- [Study material]
========

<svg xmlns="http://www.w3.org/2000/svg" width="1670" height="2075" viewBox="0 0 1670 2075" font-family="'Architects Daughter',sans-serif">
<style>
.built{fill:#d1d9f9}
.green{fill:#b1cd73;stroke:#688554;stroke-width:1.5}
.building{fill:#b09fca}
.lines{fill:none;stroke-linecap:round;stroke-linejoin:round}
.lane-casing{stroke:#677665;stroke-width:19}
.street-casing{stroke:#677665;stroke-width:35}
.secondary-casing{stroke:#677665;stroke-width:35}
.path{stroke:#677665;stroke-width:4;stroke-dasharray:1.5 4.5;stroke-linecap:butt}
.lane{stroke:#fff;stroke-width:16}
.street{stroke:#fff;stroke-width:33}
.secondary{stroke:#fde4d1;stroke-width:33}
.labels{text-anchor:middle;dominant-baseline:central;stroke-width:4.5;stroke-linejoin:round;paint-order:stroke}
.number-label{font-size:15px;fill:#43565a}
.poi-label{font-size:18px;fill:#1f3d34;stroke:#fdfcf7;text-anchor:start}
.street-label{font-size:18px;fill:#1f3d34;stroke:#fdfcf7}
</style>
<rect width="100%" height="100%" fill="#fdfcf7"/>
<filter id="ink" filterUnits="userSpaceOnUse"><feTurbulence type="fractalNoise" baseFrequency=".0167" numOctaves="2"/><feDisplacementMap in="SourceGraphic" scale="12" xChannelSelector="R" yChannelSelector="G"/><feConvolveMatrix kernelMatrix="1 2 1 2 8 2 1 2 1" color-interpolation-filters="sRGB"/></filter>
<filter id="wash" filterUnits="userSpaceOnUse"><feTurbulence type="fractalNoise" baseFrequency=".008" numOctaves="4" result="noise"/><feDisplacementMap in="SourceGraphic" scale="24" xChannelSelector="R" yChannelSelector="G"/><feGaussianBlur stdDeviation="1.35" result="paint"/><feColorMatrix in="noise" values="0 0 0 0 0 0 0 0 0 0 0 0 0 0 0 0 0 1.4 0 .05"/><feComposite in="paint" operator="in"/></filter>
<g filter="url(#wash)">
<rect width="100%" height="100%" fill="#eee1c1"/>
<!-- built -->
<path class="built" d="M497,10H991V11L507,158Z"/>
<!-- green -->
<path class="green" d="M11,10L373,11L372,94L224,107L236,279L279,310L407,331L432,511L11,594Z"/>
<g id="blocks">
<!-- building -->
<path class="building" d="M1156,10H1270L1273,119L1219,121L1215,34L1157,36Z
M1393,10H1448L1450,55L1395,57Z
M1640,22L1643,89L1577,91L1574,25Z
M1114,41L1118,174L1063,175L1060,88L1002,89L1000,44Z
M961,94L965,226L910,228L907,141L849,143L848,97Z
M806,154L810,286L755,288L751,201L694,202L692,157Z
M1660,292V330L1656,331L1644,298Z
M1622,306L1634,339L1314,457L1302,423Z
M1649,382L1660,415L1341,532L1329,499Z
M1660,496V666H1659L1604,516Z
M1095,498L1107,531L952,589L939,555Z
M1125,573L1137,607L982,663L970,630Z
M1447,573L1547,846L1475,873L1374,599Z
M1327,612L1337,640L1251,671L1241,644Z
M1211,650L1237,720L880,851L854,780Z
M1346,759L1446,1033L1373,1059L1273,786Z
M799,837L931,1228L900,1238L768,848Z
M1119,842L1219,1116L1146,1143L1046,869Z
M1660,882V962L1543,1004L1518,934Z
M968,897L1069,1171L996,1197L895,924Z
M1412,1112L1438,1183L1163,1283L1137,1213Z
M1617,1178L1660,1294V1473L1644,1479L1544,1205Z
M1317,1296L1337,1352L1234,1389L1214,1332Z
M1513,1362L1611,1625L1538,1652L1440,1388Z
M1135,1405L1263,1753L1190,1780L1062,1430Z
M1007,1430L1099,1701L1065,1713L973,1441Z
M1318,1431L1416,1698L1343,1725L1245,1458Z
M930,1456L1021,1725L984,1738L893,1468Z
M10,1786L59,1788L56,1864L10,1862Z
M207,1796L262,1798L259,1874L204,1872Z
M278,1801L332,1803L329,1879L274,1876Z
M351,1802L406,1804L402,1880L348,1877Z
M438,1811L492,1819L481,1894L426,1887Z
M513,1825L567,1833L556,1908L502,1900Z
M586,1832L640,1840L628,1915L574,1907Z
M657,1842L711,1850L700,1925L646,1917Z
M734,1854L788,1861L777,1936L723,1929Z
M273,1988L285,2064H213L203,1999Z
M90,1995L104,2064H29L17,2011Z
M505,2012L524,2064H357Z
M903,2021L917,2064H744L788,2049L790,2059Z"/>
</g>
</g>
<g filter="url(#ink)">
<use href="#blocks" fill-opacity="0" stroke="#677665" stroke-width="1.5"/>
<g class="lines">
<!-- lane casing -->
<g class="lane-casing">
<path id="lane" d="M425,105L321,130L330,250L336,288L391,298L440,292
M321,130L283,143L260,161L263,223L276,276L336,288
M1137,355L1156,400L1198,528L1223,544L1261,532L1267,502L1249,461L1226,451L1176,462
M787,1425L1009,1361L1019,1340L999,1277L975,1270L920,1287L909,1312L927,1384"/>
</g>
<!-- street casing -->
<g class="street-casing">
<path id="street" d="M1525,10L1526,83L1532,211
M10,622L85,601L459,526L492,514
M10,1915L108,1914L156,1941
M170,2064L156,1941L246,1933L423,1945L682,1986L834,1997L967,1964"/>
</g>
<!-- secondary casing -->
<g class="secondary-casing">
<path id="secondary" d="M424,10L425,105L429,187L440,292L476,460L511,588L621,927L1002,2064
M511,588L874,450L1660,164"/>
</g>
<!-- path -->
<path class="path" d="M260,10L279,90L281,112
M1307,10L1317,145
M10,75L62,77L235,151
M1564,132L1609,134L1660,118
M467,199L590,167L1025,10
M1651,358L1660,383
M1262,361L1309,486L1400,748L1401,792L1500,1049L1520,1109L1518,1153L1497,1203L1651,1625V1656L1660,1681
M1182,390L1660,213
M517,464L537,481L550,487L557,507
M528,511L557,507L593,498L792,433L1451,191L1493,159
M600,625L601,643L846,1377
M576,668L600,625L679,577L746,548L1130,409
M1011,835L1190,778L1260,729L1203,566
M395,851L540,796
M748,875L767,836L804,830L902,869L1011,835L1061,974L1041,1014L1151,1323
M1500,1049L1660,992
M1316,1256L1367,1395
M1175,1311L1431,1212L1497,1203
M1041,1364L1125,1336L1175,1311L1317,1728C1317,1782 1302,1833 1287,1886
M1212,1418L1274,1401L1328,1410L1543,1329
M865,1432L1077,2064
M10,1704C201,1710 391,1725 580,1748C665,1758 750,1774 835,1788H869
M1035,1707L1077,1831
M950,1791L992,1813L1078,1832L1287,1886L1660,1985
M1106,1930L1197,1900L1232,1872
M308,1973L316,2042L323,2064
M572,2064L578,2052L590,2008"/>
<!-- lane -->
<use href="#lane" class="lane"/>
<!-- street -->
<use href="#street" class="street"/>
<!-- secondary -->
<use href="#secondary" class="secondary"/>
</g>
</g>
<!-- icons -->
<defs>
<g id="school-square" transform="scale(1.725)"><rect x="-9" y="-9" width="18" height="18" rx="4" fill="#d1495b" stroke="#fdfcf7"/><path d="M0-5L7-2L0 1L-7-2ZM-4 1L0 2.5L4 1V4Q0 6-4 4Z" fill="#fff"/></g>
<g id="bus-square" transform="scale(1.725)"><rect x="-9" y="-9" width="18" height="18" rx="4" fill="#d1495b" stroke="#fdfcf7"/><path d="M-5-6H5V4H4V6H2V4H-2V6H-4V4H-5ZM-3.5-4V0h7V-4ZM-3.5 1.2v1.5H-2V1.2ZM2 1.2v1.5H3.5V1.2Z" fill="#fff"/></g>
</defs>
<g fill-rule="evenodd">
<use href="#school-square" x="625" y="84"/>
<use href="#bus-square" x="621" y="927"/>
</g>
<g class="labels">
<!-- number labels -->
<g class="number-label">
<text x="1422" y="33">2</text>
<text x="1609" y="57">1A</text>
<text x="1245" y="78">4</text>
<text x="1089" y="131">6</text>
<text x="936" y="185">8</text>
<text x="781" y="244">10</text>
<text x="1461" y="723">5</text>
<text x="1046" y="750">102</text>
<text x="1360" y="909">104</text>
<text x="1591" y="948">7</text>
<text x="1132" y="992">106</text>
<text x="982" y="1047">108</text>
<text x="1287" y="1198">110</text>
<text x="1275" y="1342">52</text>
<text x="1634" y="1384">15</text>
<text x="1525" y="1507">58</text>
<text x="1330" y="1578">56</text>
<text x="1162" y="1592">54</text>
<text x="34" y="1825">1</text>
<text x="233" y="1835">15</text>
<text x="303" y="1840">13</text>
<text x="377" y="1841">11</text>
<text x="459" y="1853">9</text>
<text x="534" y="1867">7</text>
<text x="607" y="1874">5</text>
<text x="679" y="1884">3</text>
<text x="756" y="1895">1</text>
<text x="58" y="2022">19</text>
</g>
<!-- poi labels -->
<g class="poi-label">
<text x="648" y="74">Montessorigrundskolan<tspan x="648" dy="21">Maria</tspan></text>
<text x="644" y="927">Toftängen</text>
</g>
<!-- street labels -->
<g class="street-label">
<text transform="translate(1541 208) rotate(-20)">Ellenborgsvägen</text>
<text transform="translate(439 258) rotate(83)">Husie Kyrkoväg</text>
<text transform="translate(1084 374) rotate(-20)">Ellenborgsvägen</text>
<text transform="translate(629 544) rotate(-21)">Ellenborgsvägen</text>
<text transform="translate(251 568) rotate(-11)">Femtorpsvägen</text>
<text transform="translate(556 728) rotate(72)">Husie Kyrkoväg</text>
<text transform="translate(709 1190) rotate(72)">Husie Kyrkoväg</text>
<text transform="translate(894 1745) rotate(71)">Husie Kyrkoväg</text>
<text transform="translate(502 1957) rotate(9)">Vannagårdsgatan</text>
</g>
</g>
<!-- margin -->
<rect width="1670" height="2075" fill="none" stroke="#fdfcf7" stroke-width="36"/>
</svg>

========

- [What you need to do]
In the records above, find every line with the word "linecap" and copy it.

- [Response for this exercise]
.lines{fill:none;stroke-linecap:round;stroke-linejoin:round}
.path{stroke:#677665;stroke-width:4;stroke-dasharray:1.5 4.5;stroke-linecap:butt}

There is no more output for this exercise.